O projeto de resolução, elaborado pelos Estados Unidos, deverá ser votado no sábado e é praticamente uma certeza que será vetado pela Rússia. O governo russo, que enviou forças militares para a Crimeia, apoia o referendo sobre a transferência do controle dessa região da Ucrânia para a Rússia. O texto breve da resolução assinala que o referendo não foi feito pelo governo da Ucrânia, em Kiev.

"Esse referendo não pode ter validade e não pode formar a base de qualquer alteração do estatuto da Crimeia", diz o texto. O Conselho exorta "todos os Estados, organizações internacionais e agências especializadas a não reconhecerem qualquer alteração do estatuto da Crimeia com base nesse referendo".
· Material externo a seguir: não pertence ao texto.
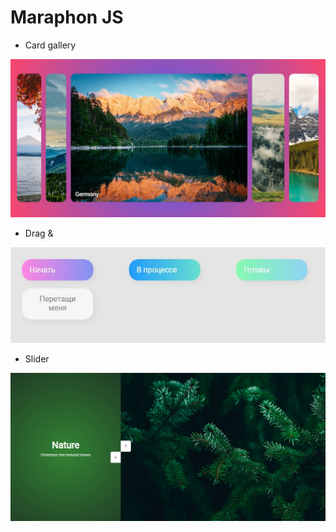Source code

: # Maraphon JS
* Card gallery

![preview](https://github.com/Victoria-Rozhkova/marathonJS/blob/preview/cardsGalleryPreview.JPG)
* Drag & 

![preview](https://github.com/Victoria-Rozhkova/marathonJS/blob/preview/dragAndDropPreview.JPG)
* Slider

![preview](https://github.com/Victoria-Rozhkova/marathonJS/blob/preview/sliderPreview.JPG)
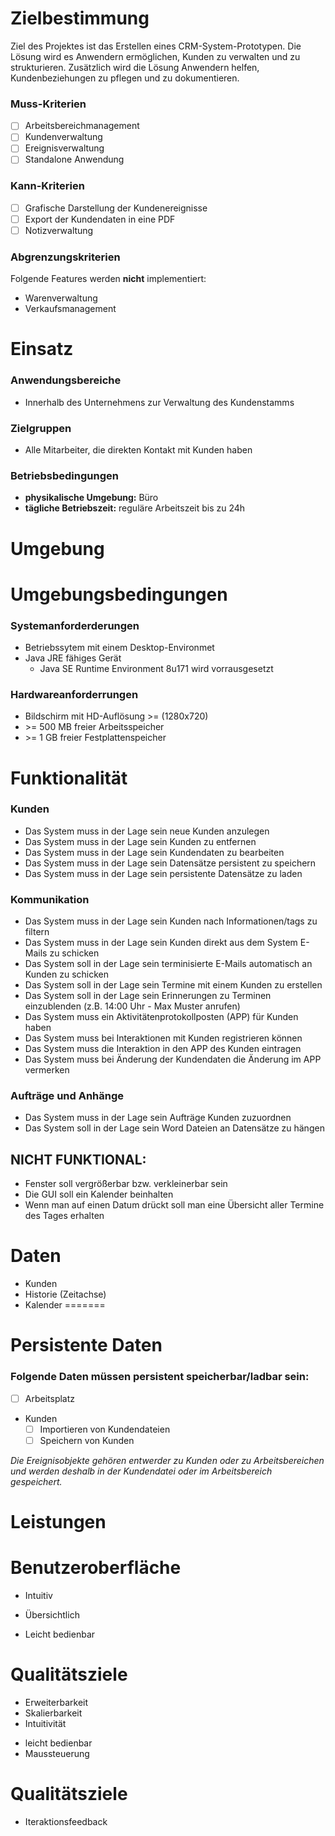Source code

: # Zielbestimmung
Ziel des Projektes ist das Erstellen eines CRM-System-Prototypen. Die Lösung wird es Anwendern ermöglichen, Kunden zu verwalten und zu strukturieren. Zusätzlich wird die Lösung Anwendern helfen, Kundenbeziehungen zu pflegen und zu dokumentieren.

### Muss-Kriterien
- [ ] Arbeitsbereichmanagement
- [ ] Kundenverwaltung
- [ ] Ereignisverwaltung
- [ ] Standalone Anwendung

### Kann-Kriterien
- [ ] Grafische Darstellung der Kundenereignisse
- [ ] Export der Kundendaten in eine PDF 
- [ ] Notizverwaltung

### Abgrenzungskriterien

Folgende Features werden **nicht** implementiert:
- Warenverwaltung
- Verkaufsmanagement

# Einsatz


### Anwendungsbereiche

- Innerhalb des Unternehmens zur Verwaltung des Kundenstamms

### Zielgruppen

- Alle Mitarbeiter, die direkten Kontakt mit Kunden haben

### Betriebsbedingungen

- __physikalische Umgebung:__ Büro
- __tägliche Betriebszeit:__ reguläre Arbeitszeit bis zu 24h

# Umgebung

# Umgebungsbedingungen

### Systemanforderderungen
* Betriebssytem mit einem Desktop-Environmet
* Java JRE fähiges Gerät
  * Java SE Runtime Environment 8u171 wird vorrausgesetzt
  
### Hardwareanforderrungen
* Bildschirm mit HD-Auflösung >= (1280x720)
* \>= 500 MB freier Arbeitsspeicher
* \>= 1 GB freier Festplattenspeicher

# Funktionalität

### Kunden
- Das System muss in der Lage sein neue Kunden anzulegen
- Das System muss in der Lage sein Kunden zu entfernen
- Das System muss in der Lage sein Kundendaten zu bearbeiten
- Das System muss in der Lage sein Datensätze persistent zu speichern
- Das System muss in der Lage sein persistente Datensätze zu laden

### Kommunikation
- Das System muss in der Lage sein Kunden nach Informationen/tags zu filtern
- Das System muss in der Lage sein Kunden direkt aus dem System E-Mails zu schicken
- Das System soll in der Lage sein terminisierte E-Mails automatisch an Kunden zu schicken
- Das System soll in der Lage sein Termine mit einem Kunden zu erstellen
- Das System soll in der Lage sein Erinnerungen zu Terminen einzublenden (z.B. 14:00 Uhr - Max Muster anrufen)
- Das System muss ein Aktivitätenprotokollposten (APP) für Kunden haben
- Das System muss bei Interaktionen mit Kunden registrieren können
- Das System muss die Interaktion in den APP des Kunden eintragen
- Das System muss bei Änderung der Kundendaten die Änderung im APP vermerken

### Aufträge und Anhänge
- Das System muss in der Lage sein Aufträge Kunden zuzuordnen
- Das System soll in der Lage sein Word Dateien an Datensätze zu hängen

## NICHT FUNKTIONAL:

- Fenster soll vergrößerbar bzw. verkleinerbar sein
- Die GUI soll ein Kalender beinhalten
- Wenn man auf einen Datum drückt soll man eine Übersicht aller Termine des Tages erhalten

# Daten

- Kunden
- Historie (Zeitachse)
- Kalender
=======
# Persistente Daten
### Folgende Daten müssen persistent speicherbar/ladbar sein:

- [ ] Arbeitsplatz
- Kunden
  - [ ] Importieren von Kundendateien
  - [ ] Speichern von Kunden
  
*Die Ereignisobjekte gehören entwerder zu Kunden oder zu Arbeitsbereichen und werden deshalb in der Kundendatei oder im Arbeitsbereich gespeichert.*

# Leistungen

# Benutzeroberfläche
* Intuitiv

* Übersichtlich
* Leicht bedienbar

# Qualitätsziele

- Erweiterbarkeit
- Skalierbarkeit
- Intuitivität

* leicht bedienbar
* Maussteuerung

# Qualitätsziele
* Iteraktionsfeedback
O vice-chanceler russo, Gennady Gatilov, disse na sexta-feira que a resolução é "inaceitável", segundo a agência russa de notícias Interfax.

"A principal coisa é que este projeto de resolução contém um chamado à rejeição dos resultados do referendo na Crimeia. Por essa razão, naturalmente, tal resolução é inaceitável para nós", declarou Gatilov, de acordo com a Interfax. A Rússia é um dos cinco membros permanentes do Conselho de Segurança, os quais têm direito a veto.

Vários diplomatas ocidentais disseram que sua esperança é que a China, que se uniu à Rússia no veto a três resoluções do Conselho sobre a Síria desde 2011, desta vez se distancie de Moscou e se abstenha. Isso iria isolar ainda mais a Rússia.

A China expressou apoio à soberania e integridade territorial da Ucrânia durante as sessões do Conselho de Segurança sobre a crise, embora diplomatas tenham dito que não está inteiramente certo que Pequim irá se distanciar da Rússia na questão da Ucrânia.

A Rússia tem fortes ligações históricas com a Ucrânia e, especialmente, com a Crimeia. O país começou a tomada da região no final de fevereiro, após a destituição do presidente ucraniano, Viktor Yanukovich, em 22 de fevereiro.